Records from a collection
________
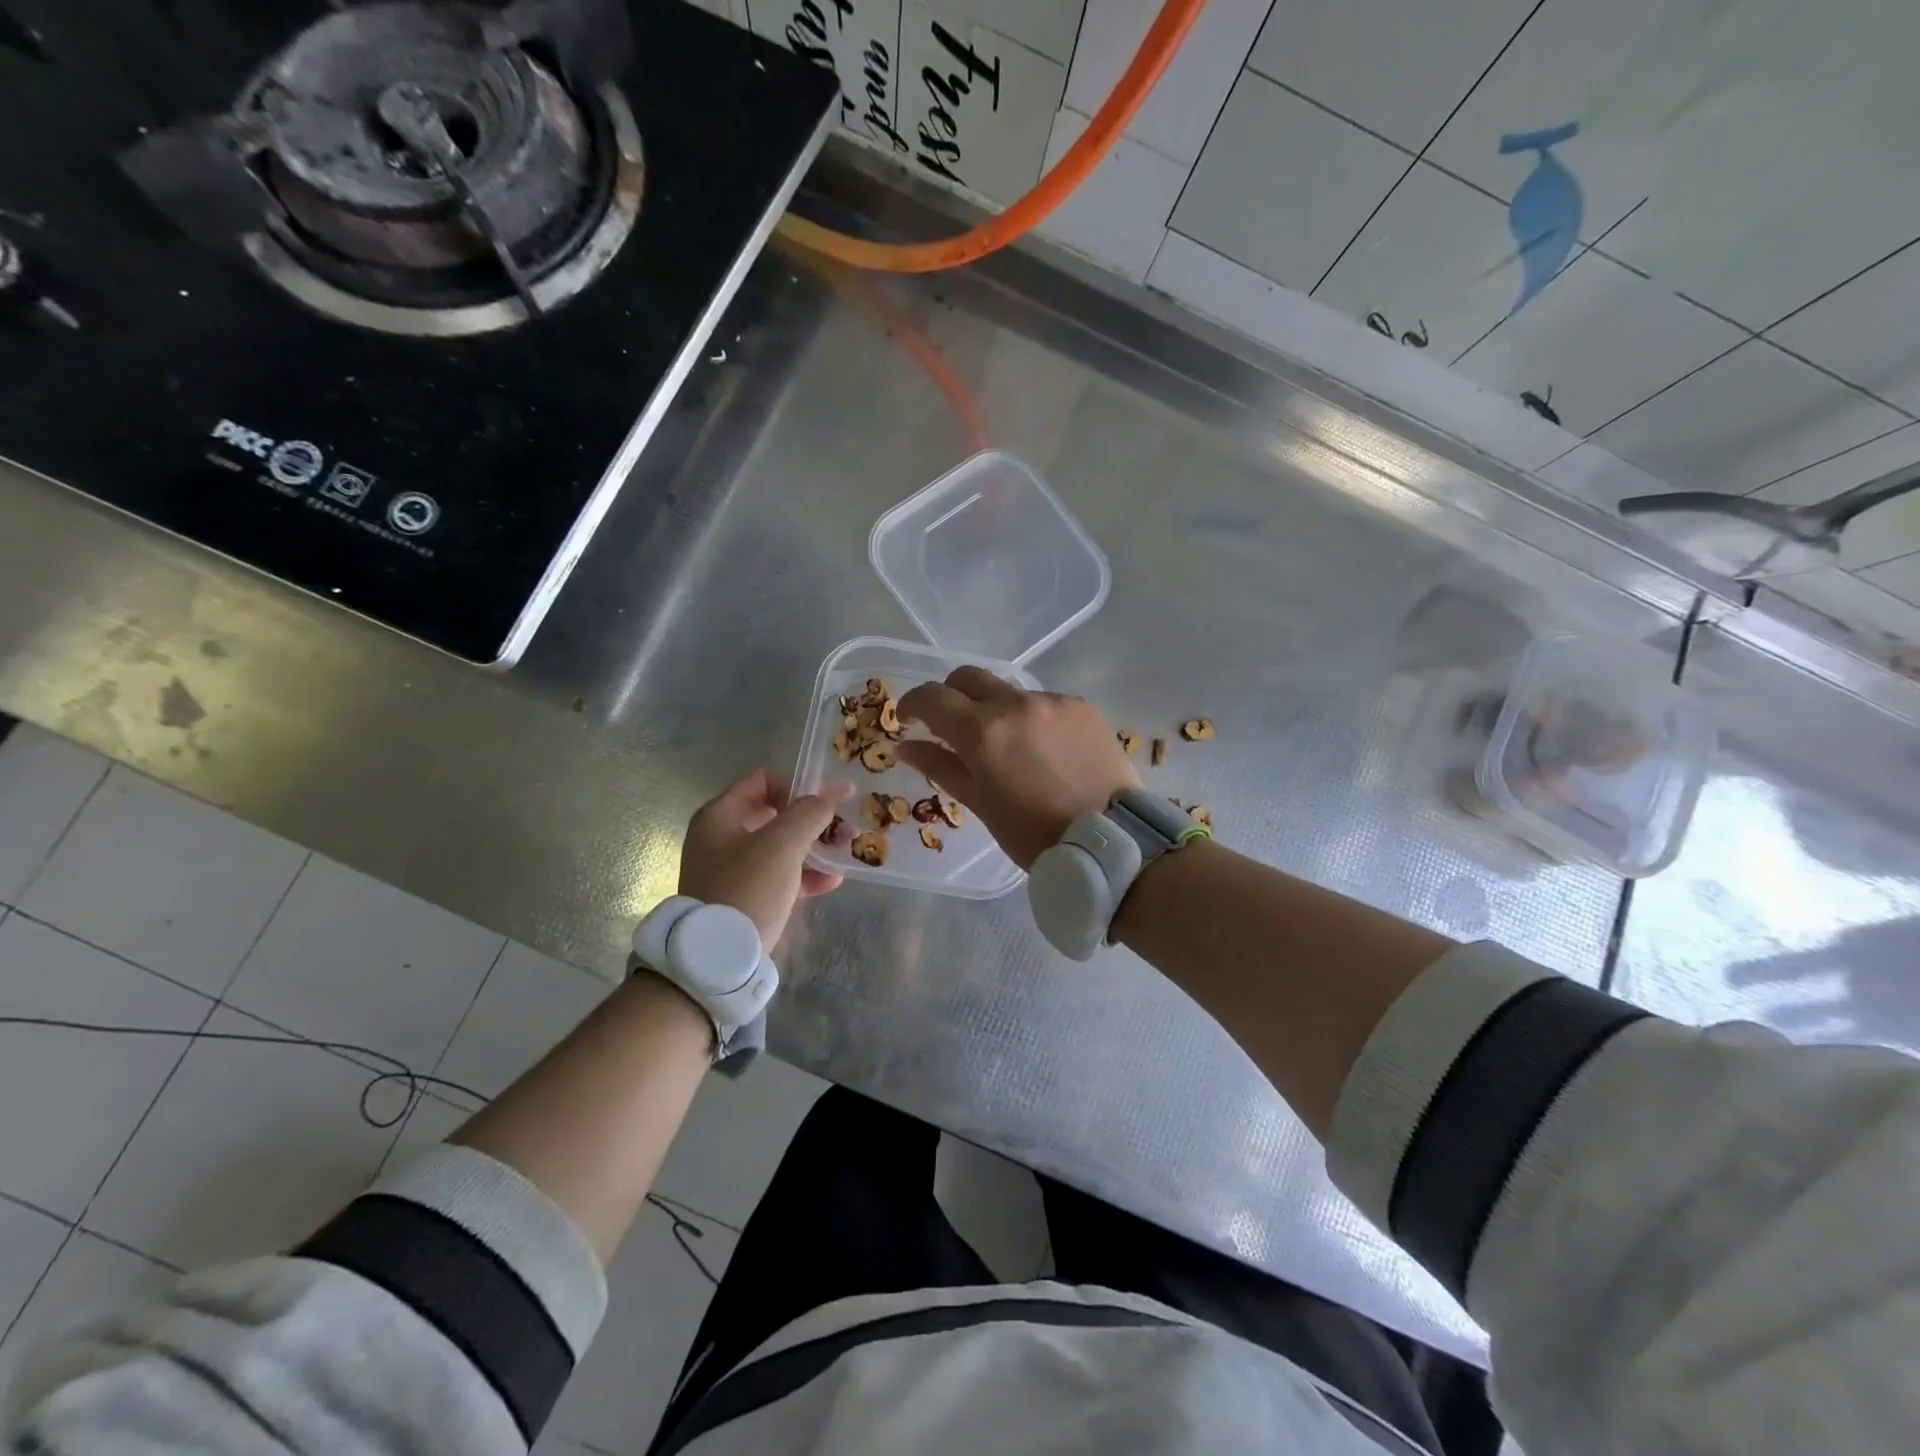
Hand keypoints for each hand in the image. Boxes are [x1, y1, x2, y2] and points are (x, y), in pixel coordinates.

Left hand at [679, 770, 852, 947]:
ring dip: (814, 847)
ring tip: (844, 853)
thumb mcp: (782, 844)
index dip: (799, 786)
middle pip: (775, 815)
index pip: (764, 781)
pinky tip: (832, 881)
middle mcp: (721, 838)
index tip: (828, 803)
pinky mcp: (743, 898)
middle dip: (813, 820)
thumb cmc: (748, 888)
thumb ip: (809, 812)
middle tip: (843, 829)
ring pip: (780, 847)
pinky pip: (779, 876)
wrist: (719, 958)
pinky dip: (804, 875)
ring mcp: (731, 870)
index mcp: (720, 815)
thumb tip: (828, 798)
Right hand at [897, 668, 1139, 868]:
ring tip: (1010, 747)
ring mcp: (1052, 701)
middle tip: (952, 724)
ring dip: (997, 710)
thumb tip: (906, 747)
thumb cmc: (1034, 833)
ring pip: (1010, 691)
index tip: (909, 718)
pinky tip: (1046, 751)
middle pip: (968, 677)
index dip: (913, 703)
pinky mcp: (1082, 706)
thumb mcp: (980, 804)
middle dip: (952, 695)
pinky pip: (1045, 703)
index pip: (932, 697)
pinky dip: (1034, 720)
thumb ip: (941, 767)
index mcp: (982, 732)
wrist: (1109, 840)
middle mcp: (1015, 704)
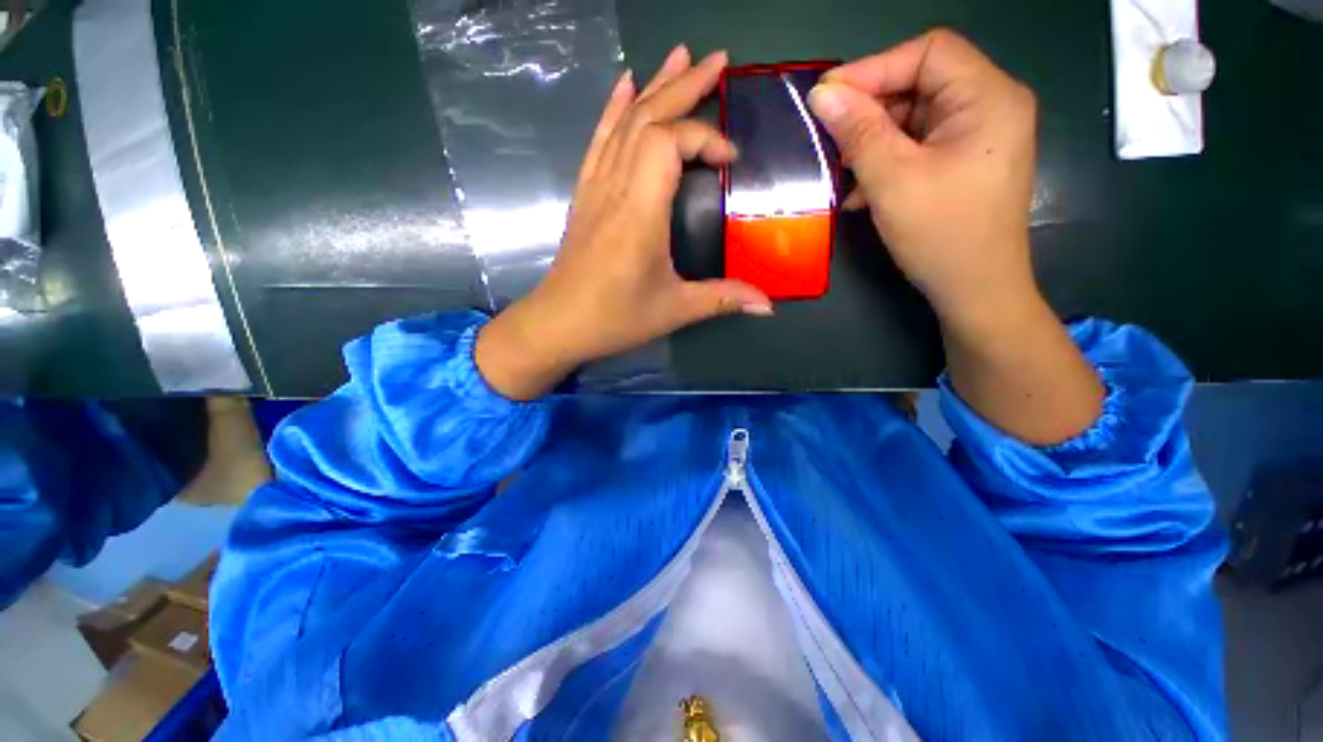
________
-- Task brief --
Reproduce the records above from their first line to the line bearing "index tip: (828, 803)", both ends included, leaving every picture out.

-- Response to the task --
Hand keypoints for each hand in the image. Boxes are [x1, y1, x2, y2] and points are (x, y), in pixel coordinates.

Left hand at [679, 770, 852, 947]:
ring dip: (814, 847)
ring tip: (844, 853)
thumb mcp: (782, 844)
index dip: (799, 786)
middle pip: (775, 815)
index pip: (764, 781)
pinky tip: (832, 881)
middle mcp: (721, 838)
index tip: (828, 803)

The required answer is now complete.